AUSTIN — More than 100 people packed the Trademark Room of the Omni Austin Hotel Downtown in Austin Monday night for the Deep East Texas Reception.

The event, honoring State Officials and Legislators representing the Deep East Texas region, was held the night before the convening of the 88th Session of the Texas Legislature. It provides an opportunity for Deep East Texans and their elected officials to come together in a show of regional unity.

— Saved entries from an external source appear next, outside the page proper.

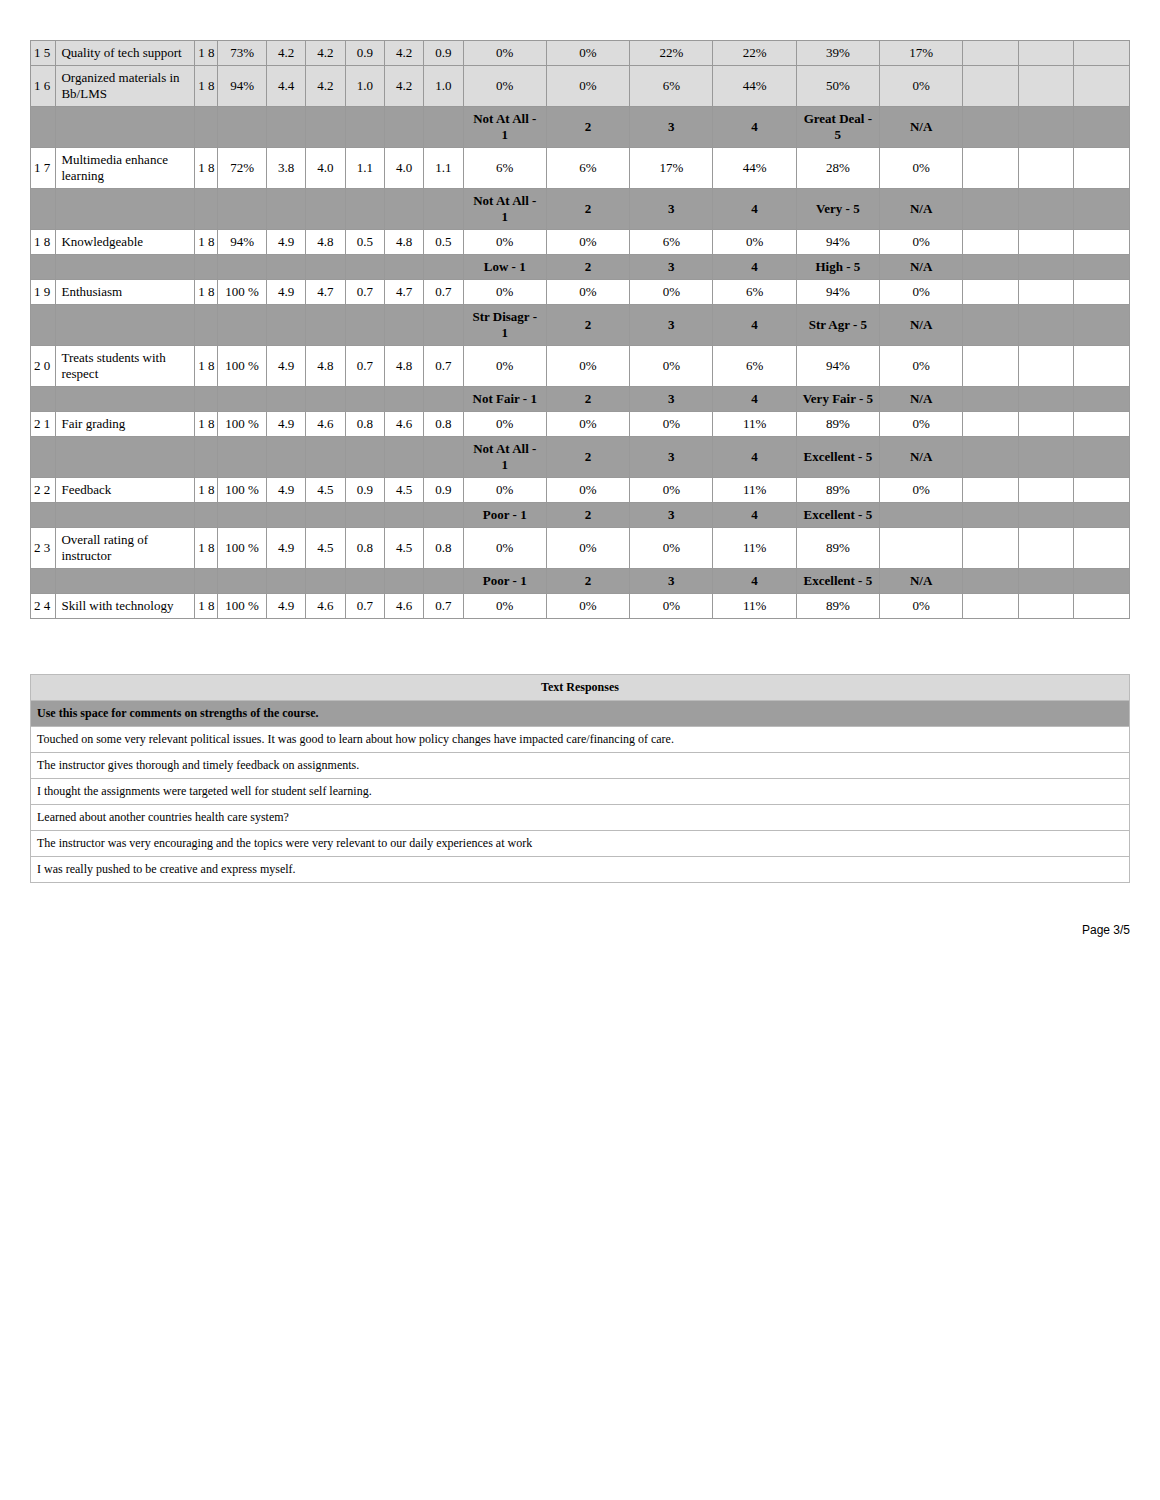| 1 5 | Quality of tech support | 1 8 | 73% | 4.2 | 4.2 | 0.9 | 4.2 | 0.9 | 0% | 0% | 22% | 22% | 39% | 17% | | | |
| 1 6 | Organized materials in Bb/LMS | 1 8 | 94% | 4.4 | 4.2 | 1.0 | 4.2 | 1.0 | 0% | 0% | 6% | 44% | 50% | 0% | | | |
| | | | | | | | | | Not At All - 1 | 2 | 3 | 4 | Great Deal - 5 | N/A | | | |
| 1 7 | Multimedia enhance learning | 1 8 | 72% | 3.8 | 4.0 | 1.1 | 4.0 | 1.1 | 6% | 6% | 17% | 44% | 28% | 0% | | | |
| | | | | | | | | | Not At All - 1 | 2 | 3 | 4 | Very - 5 | N/A | | | |
| 1 8 | Knowledgeable | 1 8 | 94% | 4.9 | 4.8 | 0.5 | 4.8 | 0.5 | 0% | 0% | 6% | 0% | 94% | 0% | | | |
| | | | | | | | | | Low - 1 | 2 | 3 | 4 | High - 5 | N/A | | | |
| 1 9 | Enthusiasm | 1 8 | 100 % | 4.9 | 4.7 | 0.7 | 4.7 | 0.7 | 0% | 0% | 0% | 6% | 94% | 0% | | | |
| | | | | | | | | | Str Disagr - 1 | 2 | 3 | 4 | Str Agr - 5 | N/A | | | |
| 2 0 | Treats students with respect | 1 8 | 100 % | 4.9 | 4.8 | 0.7 | 4.8 | 0.7 | 0% | 0% | 0% | 6% | 94% | 0% | | | |
| | | | | | | | | | Not Fair - 1 | 2 | 3 | 4 | Very Fair - 5 | N/A | | | |
| 2 1 | Fair grading | 1 8 | 100 % | 4.9 | 4.6 | 0.8 | 4.6 | 0.8 | 0% | 0% | 0% | 11% | 89% | 0% | | | |
| | | | | | | | | | Not At All - 1 | 2 | 3 | 4 | Excellent - 5 | N/A | | | |
| 2 2 | Feedback | 1 8 | 100 % | 4.9 | 4.5 | 0.9 | 4.5 | 0.9 | 0% | 0% | 0% | 11% | 89% | 0% | | | |
| | | | | | | | | | Poor - 1 | 2 | 3 | 4 | Excellent - 5 | | | | |
| 2 3 | Overall rating of instructor | 1 8 | 100 % | 4.9 | 4.5 | 0.8 | 4.5 | 0.8 | 0% | 0% | 0% | 11% | 89% | | | | |
| | | | | | | | | | Poor - 1 | 2 | 3 | 4 | Excellent - 5 | N/A | | | |
| 2 4 | Skill with technology | 1 8 | 100 % | 4.9 | 4.6 | 0.7 | 4.6 | 0.7 | 0% | 0% | 0% | 11% | 89% | 0% | | | |
| Text Responses |
| Use this space for comments on strengths of the course. |
| Touched on some very relevant political issues. It was good to learn about how policy changes have impacted care/financing of care. |
| The instructor gives thorough and timely feedback on assignments. |
| I thought the assignments were targeted well for student self learning. |
| Learned about another countries health care system? |
| The instructor was very encouraging and the topics were very relevant to our daily experiences at work |
| I was really pushed to be creative and express myself. |
Page 3/5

Members of the Deep East Texas legislative delegation, including Sen. Robert Nichols and Reps. Trent Ashby, Ernest Bailes and Travis Clardy attended as guests of honor.

“We are so proud of our Senator and all our Representatives and are so blessed to have them working on our behalf in Austin,” said Shelby County Judge Allison Harbison, president of both DETCOG and the Commissioners and Judges Association. “It is so important for us to support the legislators who represent us at the Capitol. As a region, collectively we have a much bigger and more effective voice.”

Bailes, who is beginning his fourth term representing Texas House District 18, was recognized as the Deep East Texas Legislator of the Year for 2023.

“Ernest Bailes has been an effective voice for Deep East Texas and he is very deserving of this recognition,” said Hardin County Commissioner Chris Kirkendall, past president of the Deep East Texas County Commissioners and Judges Association. “He is knowledgeable about our needs and responsive to his constituents. We are fortunate to have him working for us in Austin.”

In addition to and the Deep East Texas commissioners and judges, sponsors of the 2023 reception include all 11 counties of the region (Angelina, Houston, Nacogdoches, Newton, Polk, Sabine, San Augustine, San Jacinto, Shelby, Trinity and Tyler) as well as the cities of Crockett, Lufkin, Nacogdoches and Woodville.

Other sponsors were East Texas Electric Cooperative; Linebarger Goggan Blair & Sampson LLP; Oncor, Traylor & Associates; Magellan Broadband; The Alabama-Coushatta Tribe of Texas and Naskila Gaming; Stephen F. Austin State University; Burke; Georgia-Pacific; Texas Forestry Association; Perdue Brandon Fielder Collins & Mott LLP; Raymond K. Vann & Associates; Southside Bank; Angelina & Neches River Authority; Lower Neches Valley Authority; Sabine River Authority; and Roy O Martin Corrigan OSB.